Dall’analisi dei dati è emerso che i bambini nati da madre diabetica e che non avevano allattato per un periodo adeguato presentavano mediamente 1,7 punti in più nel loro livello di indice di massa corporea. Nessuna differenza significativa con il gruppo di controllo, invece, per i bambini che avevano allattato. Tuttavia, il periodo di allattamento non doveva essere inferiore ai sei mesi.I risultati si mantenevano inoltre invariati tra i diversi gruppi etnici.

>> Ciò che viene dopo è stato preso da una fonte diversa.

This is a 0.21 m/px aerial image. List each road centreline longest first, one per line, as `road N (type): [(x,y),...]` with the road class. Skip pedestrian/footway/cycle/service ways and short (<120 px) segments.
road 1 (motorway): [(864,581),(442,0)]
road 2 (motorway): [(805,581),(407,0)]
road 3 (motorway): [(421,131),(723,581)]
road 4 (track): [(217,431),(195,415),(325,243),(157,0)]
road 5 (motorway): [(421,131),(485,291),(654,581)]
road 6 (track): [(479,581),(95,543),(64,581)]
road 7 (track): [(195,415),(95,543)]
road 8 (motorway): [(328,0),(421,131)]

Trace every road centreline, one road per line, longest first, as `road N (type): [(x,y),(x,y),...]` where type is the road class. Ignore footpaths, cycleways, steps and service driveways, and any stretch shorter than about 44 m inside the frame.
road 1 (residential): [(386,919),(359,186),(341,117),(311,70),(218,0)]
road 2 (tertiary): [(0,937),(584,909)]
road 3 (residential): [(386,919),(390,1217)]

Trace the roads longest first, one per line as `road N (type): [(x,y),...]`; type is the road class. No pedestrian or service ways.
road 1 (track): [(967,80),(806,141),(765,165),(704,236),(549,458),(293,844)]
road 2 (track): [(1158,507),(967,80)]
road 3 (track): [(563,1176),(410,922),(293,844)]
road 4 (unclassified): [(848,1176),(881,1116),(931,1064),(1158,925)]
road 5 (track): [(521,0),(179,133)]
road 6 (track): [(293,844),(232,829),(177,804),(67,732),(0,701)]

"I nostri risultati suggeriscono che la promozione dell’allattamento al seno può essere un’efficace strategia per ridurre il rischio di obesità infantile in quei bambini nati da madri diabetiche”, ha commentato Dana Dabelea, docente associato di Epidemiologia alla Colorado School of Public Health e coordinatrice dello studio.“Dal momento che l’obesità e l’esposizione nell’utero al diabete materno sono entrambi stati associati con il successivo sviluppo di diabete di tipo 2, ne consegue che l’allattamento al seno per questi bambini consente di ridurre anche il rischio di ammalarsi in futuro di diabete”, ha aggiunto Dabelea che ha però precisato che “occorrono altri studi per confermare questa protezione aggiuntiva”.
Lo studio aggiunge ulteriori evidenze al già lungo elenco di benefici derivanti dell’allattamento al seno. "Oltre al suo importante ruolo nella costruzione del rapporto madre-figlio, l’allattamento al seno, se comparato con il latte in polvere, ha molti effetti positivi sullo sviluppo umano nel breve e nel lungo termine: riduce l’incidenza di infezioni delle alte vie aeree, abbassa il rischio di asma e atopia, riduce il rischio di ipertensione e di diabete di tipo 2, così come quello di tipo 1”, ha commentato Andreas Plagemann, della clinica ostetrica della Charité – Universitätsmedizin di Berlino in un editoriale che ha accompagnato lo studio. "In più esistono forti evidenze scientifiche che l’allattamento ha il potenziale per ridurre in maniera permanente il rischio di sviluppare obesità”.